工作事项 1:
请把下面讲机器人模仿动物学习敏捷技能的文本片段中，从“基于强化学习范式的足式机器人”开始、到“时，引入领域自适应训练模型。”结束的部分原封不动地再写一遍。

───── 文本片段 ─────

机器人模仿动物的方式学习敏捷技能

基于强化学习范式的足式机器人能够在复杂的领域运动。然而，复杂的行为很难生成。同时，奖励设计和参数调节都需要花费很长的时间设计。

与强化学习相比，模仿学习不需要设计奖励函数，只需要基于参考运动获得期望技能。文献[1]基于模仿学习使机器人学习出敏捷的技能，并提出了模仿学习框架，可见图1所示。

图1 策略学习框架

根据图1，可知，该模仿学习框架可分为运动再生成、运动模仿、以及领域自适应。运动在生成阶段，利用逆运动学把原始动物运动形态映射到机器人的形态；运动模仿阶段，在仿真环境中训练策略。同时，引入领域自适应训练模型。

运动再生成

动物的形态与机器人的形态往往是不同的，因此运动数据中动物形态需要与机器人形态对应。首先，把动物身体的关键点与机器人本体关键点对应。然后，确定运动数据中动物身体关键点的位置，再根据机器人姿势确定其关键点的位置。逆运动学被用于构建一系列姿势$\mathbf{q}_{0:T}$用于追踪关键点，对应的优化问题为
$$
\begin{aligned}
\underset{\mathbf{q}_{0:T}}{argmin}\sum_t\sum_i\Vert\hat{\mathbf{x}}_i(t)-\mathbf{x}_i(\mathbf{q}_t)\Vert^2+(\bar{\mathbf{q}}-\mathbf{q}_t)^T\mathbf{W}(\bar{\mathbf{q}}-\mathbf{q}_t)
\end{aligned}\tag{1}
$$
式(1)中正则化项是用于确定姿势与默认姿势$\bar{\mathbf{q}}$尽可能接近，$\mathbf{x}$表示关节位置。

运动模仿

与文献[2]中模仿运动方式类似，把模仿学习看成强化学习问题。策略网络的输入由状态$s_t$和目标$g_t$构成。其中，状态$s_t=(\mathbf{q}_{t-2:t},\mathbf{a}_{t-3:t-1})$表示过去3个时间步从IMU读取的本体姿势特征$\mathbf{q}_t$和动作$a_{t}$；目标$g_t=(\hat{\mathbf{q}}_{t+1},\hat{\mathbf{q}}_{t+2},\hat{\mathbf{q}}_{t+10},\hat{\mathbf{q}}_{t+20})$表示未来的目标姿势。与文献[2]类似，奖励函数为
$$
\begin{aligned}
r_t=w^p+r^p_t+w^vr^v_t+w^er^e_t+w^{rp}r^{rp}_t+w^{rv}+r^{rv}_t \\
w^p=0.5,\quad w^v=0.05,\quad w^e=0.2,\quad w^{rp}=0.15,\quad w^{rv}=0.1
\end{aligned}\tag{2}
$$
姿势奖励$r^p_t$鼓励机器人模仿参考运动：$r^p_t=exp[-5\sum_{j}\Vert\hat{\mathbf{q}}_t^j-\mathbf{q}_t^j\Vert^2]$

速度奖励：$r^v_t=exp[-0.1\sum_j\Vert\hat{\dot{\mathbf{q}}}_t^j-\dot{\mathbf{q}}_t^j\Vert^2]$

末端执行器奖励鼓励智能体追踪末端执行器的位置：$r^e_t=exp[-40\sum_e\Vert\hat{\mathbf{x}}_t^e-\mathbf{x}_t^e\Vert^2]$

本体姿势奖励和本体速度奖励均估计模仿本体运动，可见式(3)和(4)

───── 任务输入 ─────

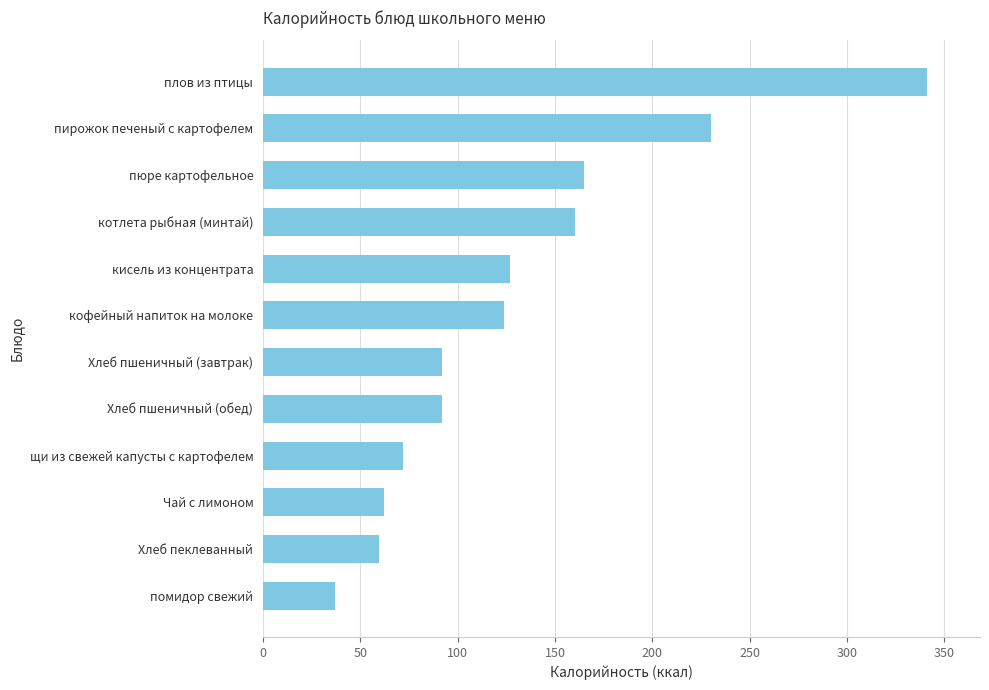

How many bars are there in total?

12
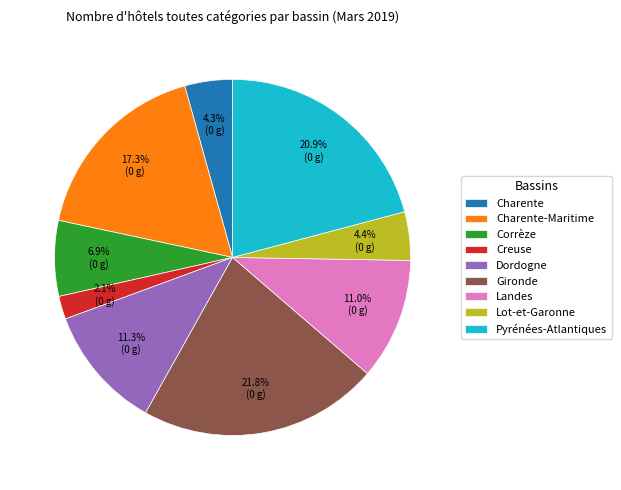

What is the ratio of the value at Charente to the value at Lot-et-Garonne?

1.0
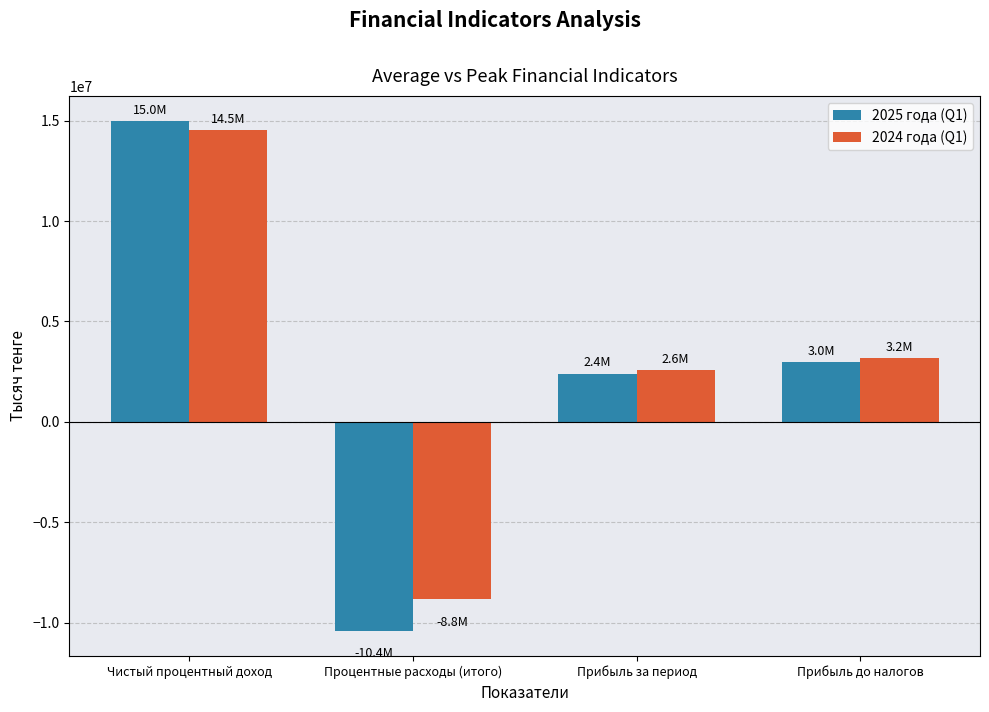

Which series has the largest total across all categories?

2024 года (Q1)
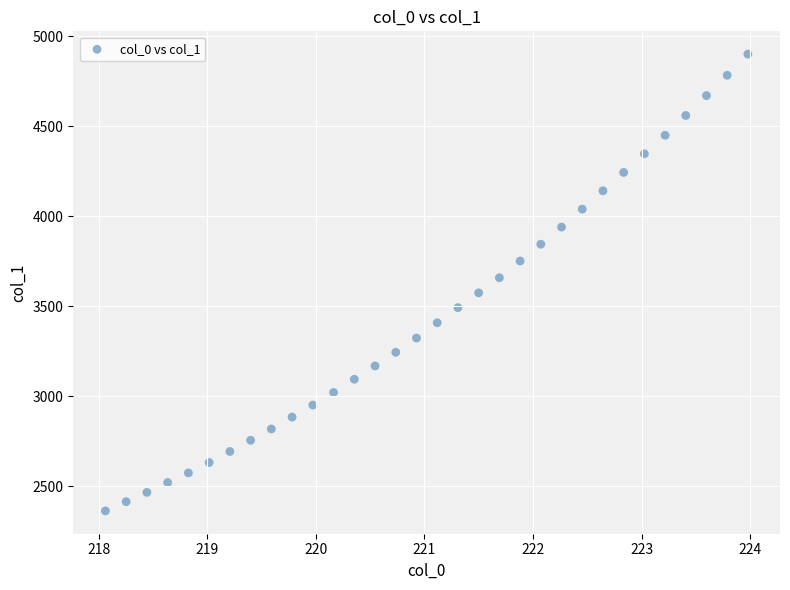

What is the range of Y values (max minus min)?

2538.0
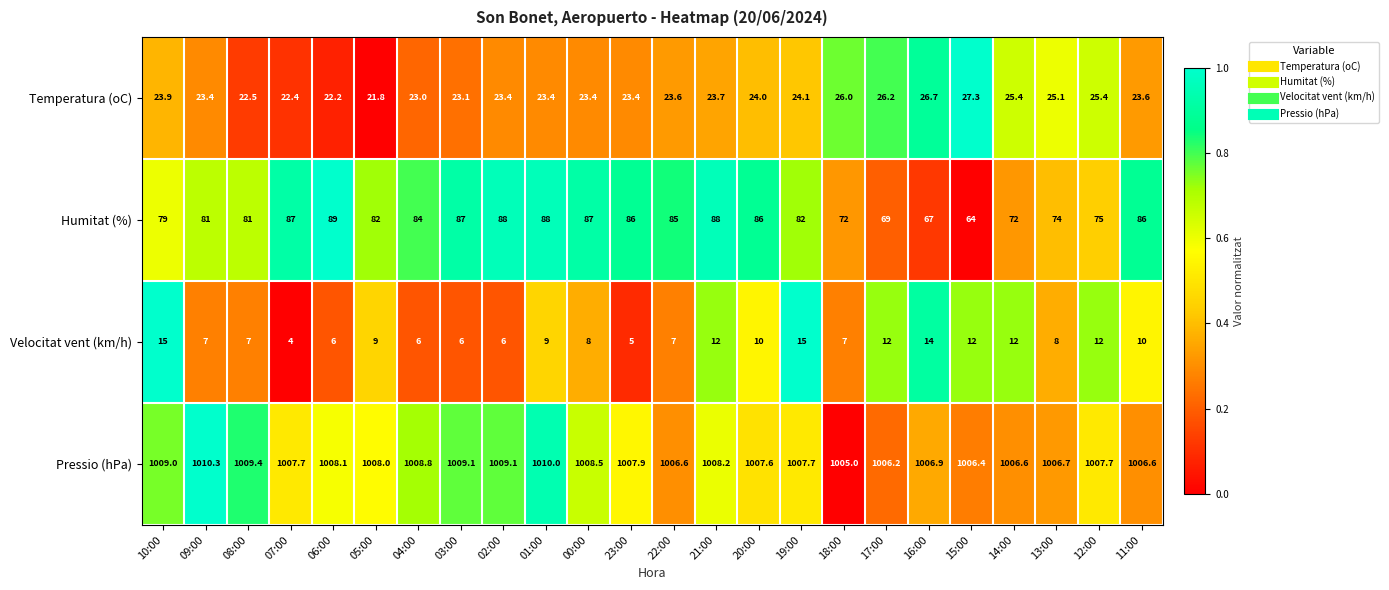

True or false: Temperatura (oC) has a value of 23.6 at 11:00.

True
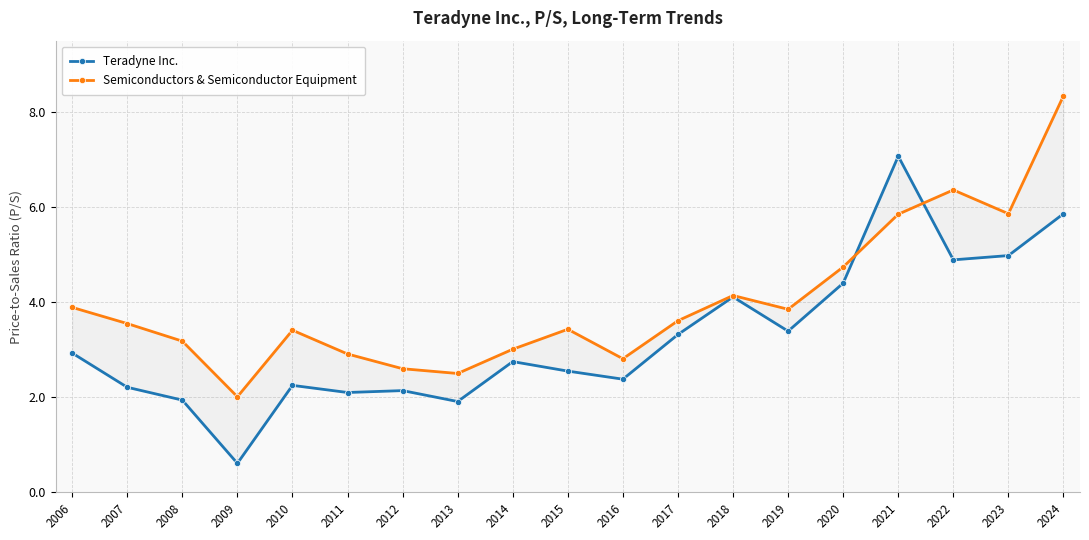

Which series changed the most between 2007 and 2009?

Teradyne Inc.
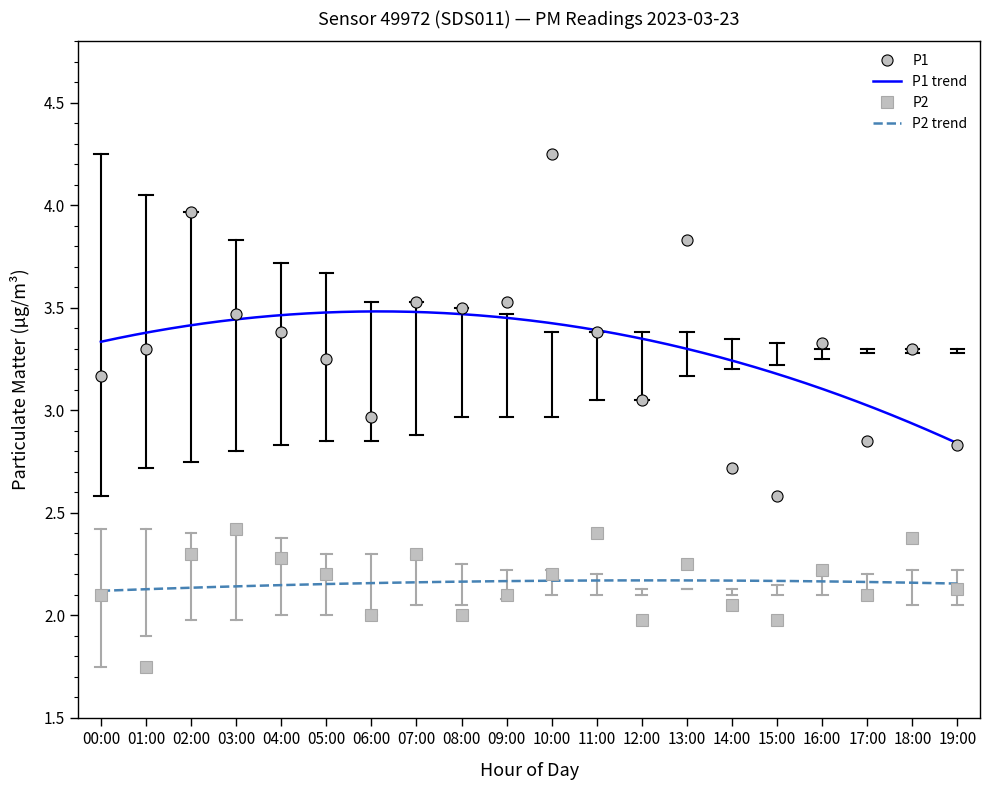

What is the difference between the highest and lowest values at 10:00?

2.1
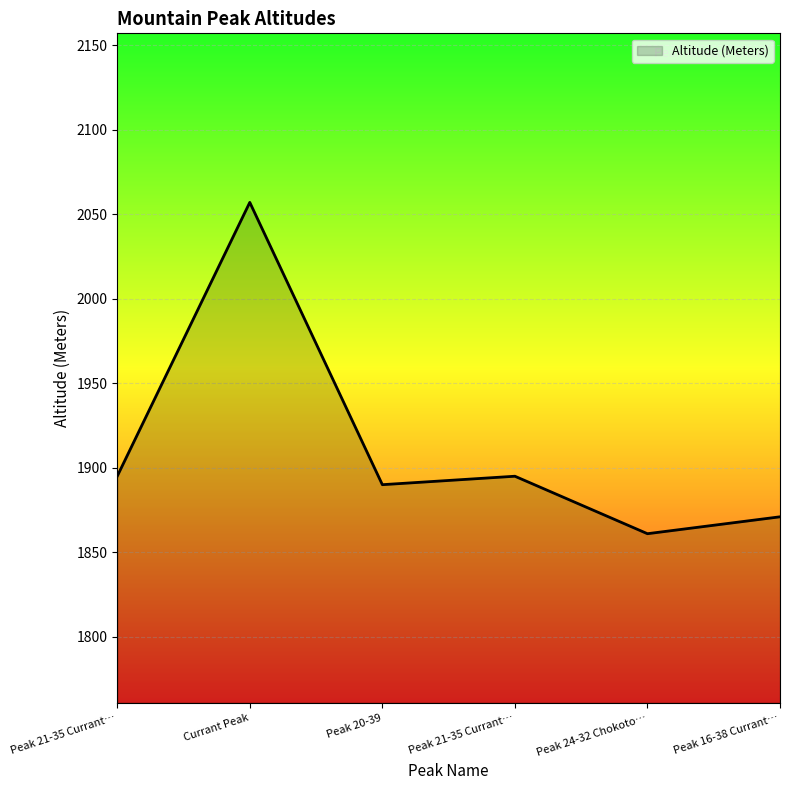

What is the label of the 1st point from the right?

Peak 16-38 Currant…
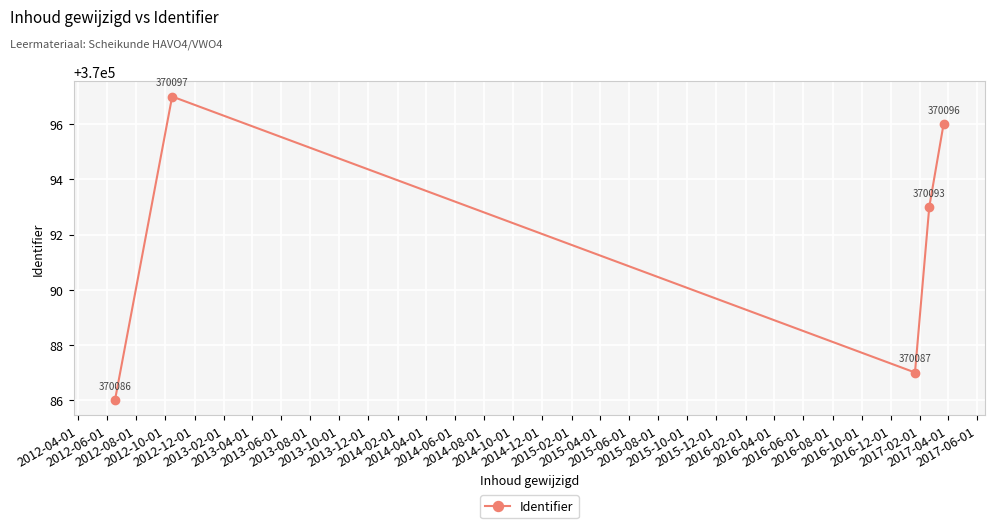

True or false: the data has more than 2 interior local peaks.

False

─────

工作事项 2:
请逐字抄录上面条目中从含有“What is the range”的那一行开始、到条目末尾结束的各行，包括该行在内，只抄这些行，答案中不要放图片。

回复 1:
基于强化学习范式的足式机器人能够在复杂的领域运动。然而，复杂的行为很难生成。同时，奖励设计和参数调节都需要花费很长的时间设计。

与强化学习相比，模仿学习不需要设计奖励函数，只需要基于参考运动获得期望技能。文献[1]基于模仿学习使机器人学习出敏捷的技能，并提出了模仿学习框架，可见图1所示。

图1 策略学习框架

根据图1，可知，该模仿学习框架可分为运动再生成、运动模仿、以及领域自适应。运动在生成阶段，利用逆运动学把原始动物运动形态映射到机器人的形态；运动模仿阶段，在仿真环境中训练策略。同时，引入领域自适应训练模型。

回复 2:
What is the range of Y values (max minus min)?

2538.0

True or false: Temperatura (oC) has a value of 23.6 at 11:00.

True

Which series changed the most between 2007 and 2009?

Teradyne Inc.

What is the difference between the highest and lowest values at 10:00?

2.1

What is the label of the 1st point from the right?

Peak 16-38 Currant…

True or false: the data has more than 2 interior local peaks.

False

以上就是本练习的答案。